TO-DO ITEM: Please convert the part of the records that opens with the line containing "Which series contains the highest Y value?" and closes with the line containing "At which category" into a Markdown table with the columns Row and Text, numbering each line and skipping blank lines. Leave the pictures out of the table.

DATA FOR THIS EXERCISE section start

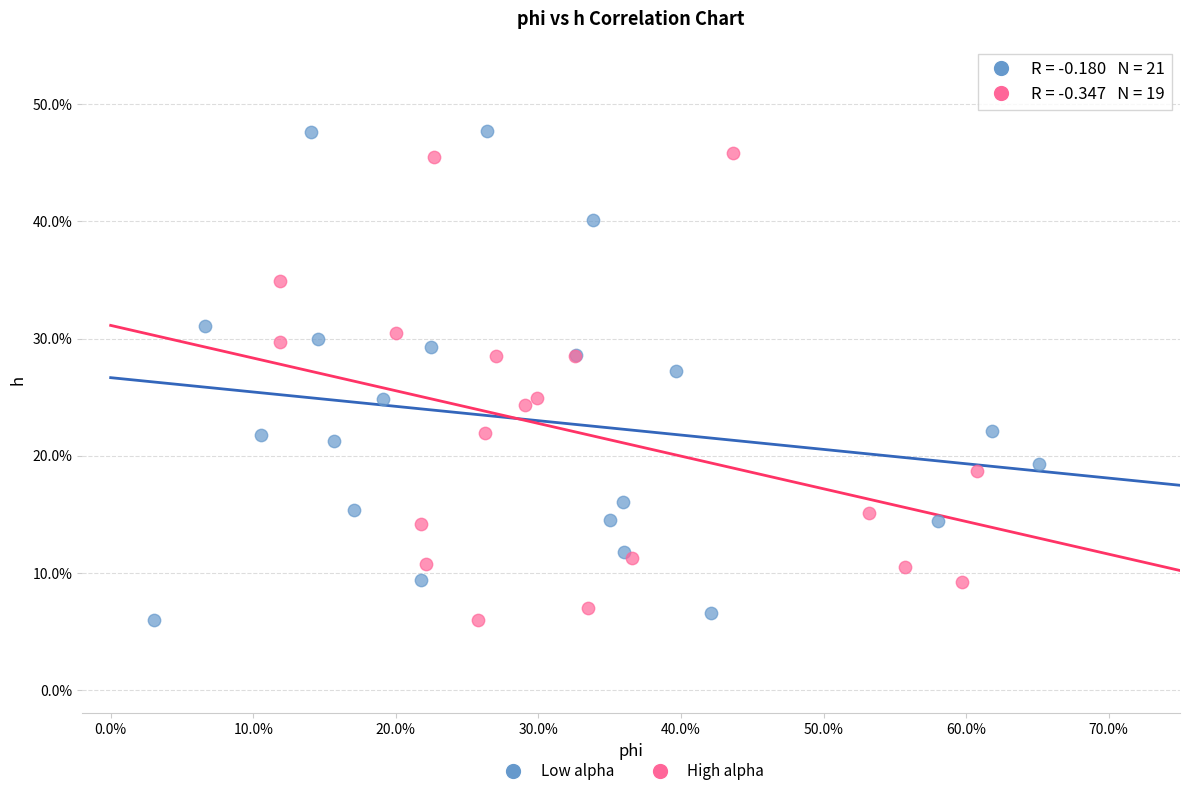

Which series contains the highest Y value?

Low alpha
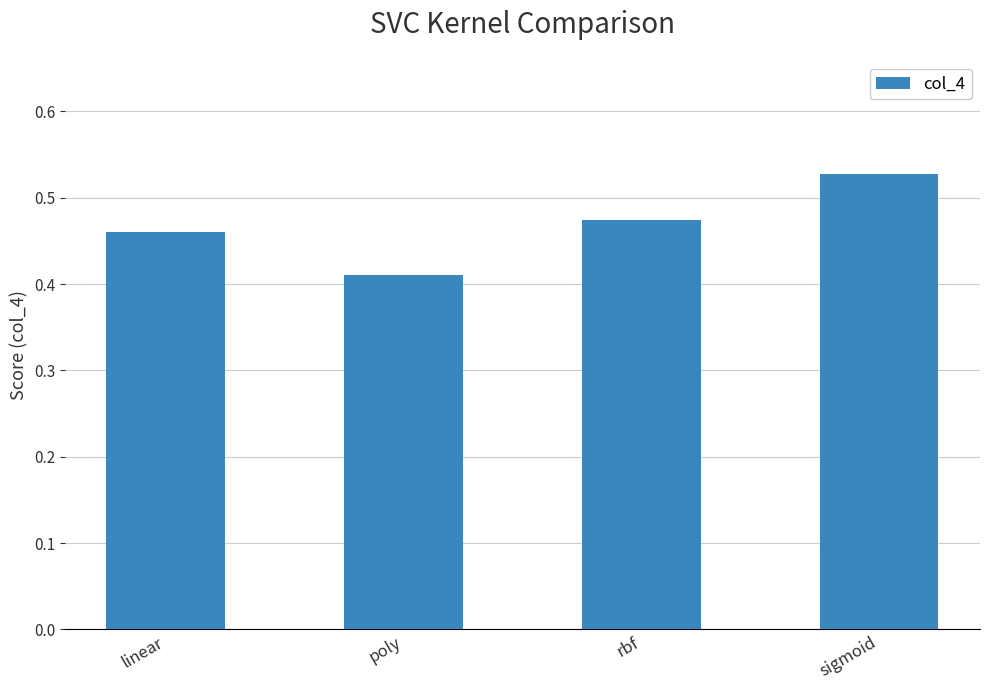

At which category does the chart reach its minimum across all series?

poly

DATA FOR THIS EXERCISE section end
DATA FOR THIS EXERCISE section start

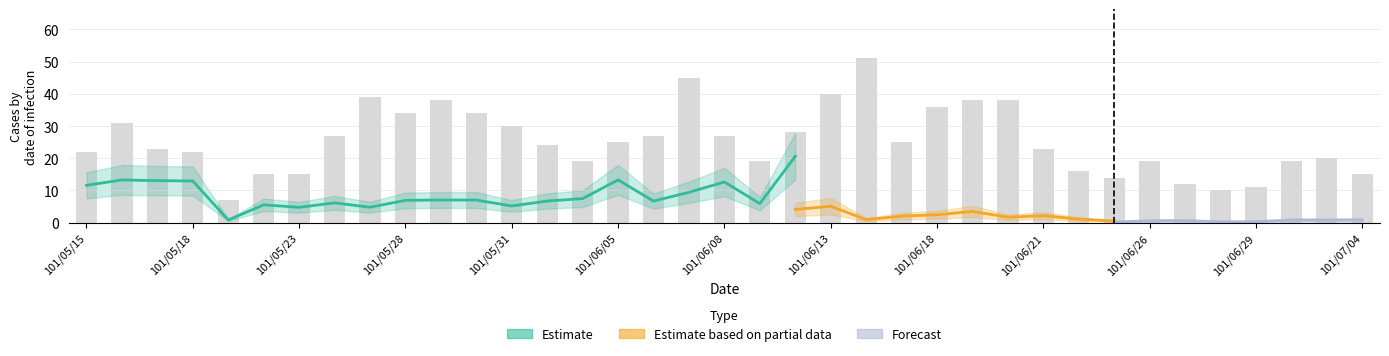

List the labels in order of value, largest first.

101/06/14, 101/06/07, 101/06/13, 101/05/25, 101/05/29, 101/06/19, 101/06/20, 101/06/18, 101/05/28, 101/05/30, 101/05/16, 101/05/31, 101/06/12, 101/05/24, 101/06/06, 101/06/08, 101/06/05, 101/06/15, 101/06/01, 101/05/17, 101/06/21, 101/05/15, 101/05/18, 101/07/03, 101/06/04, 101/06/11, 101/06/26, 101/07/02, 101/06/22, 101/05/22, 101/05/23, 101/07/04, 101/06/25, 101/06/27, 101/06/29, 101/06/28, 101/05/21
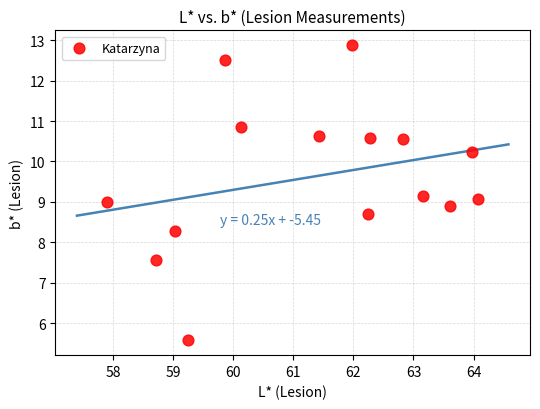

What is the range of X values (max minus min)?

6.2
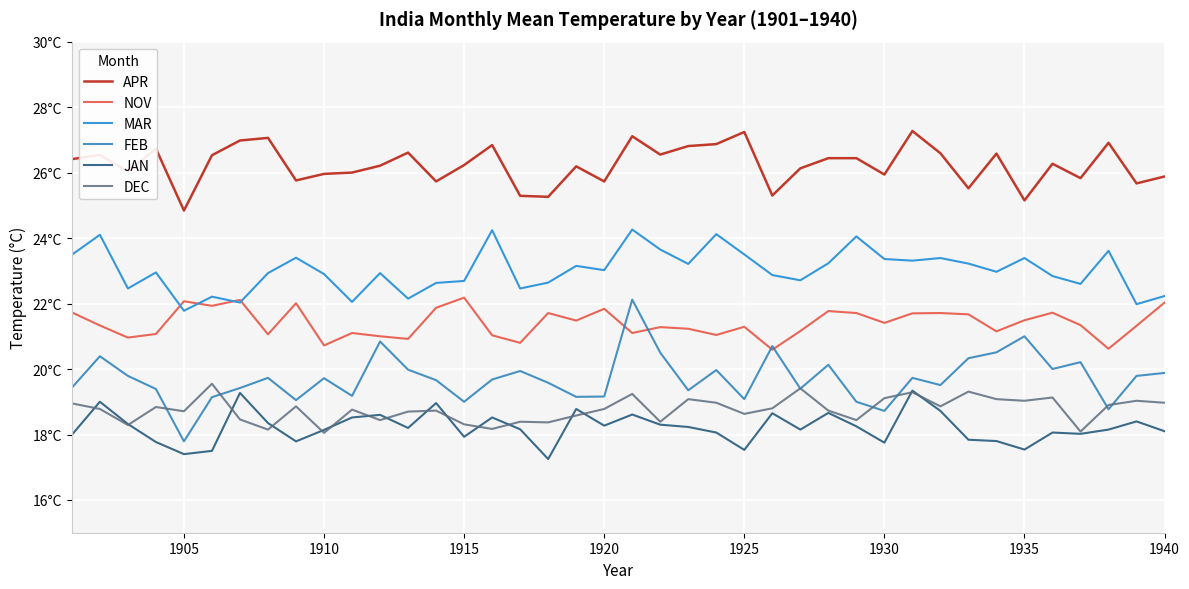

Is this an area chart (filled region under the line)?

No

DATA FOR THIS EXERCISE section end

RESULT:
| Row | Text |
|---|---|
| 1 | Which series contains the highest Y value? |
| 2 | Low alpha |
| 3 | At which category does the chart reach its minimum across all series? |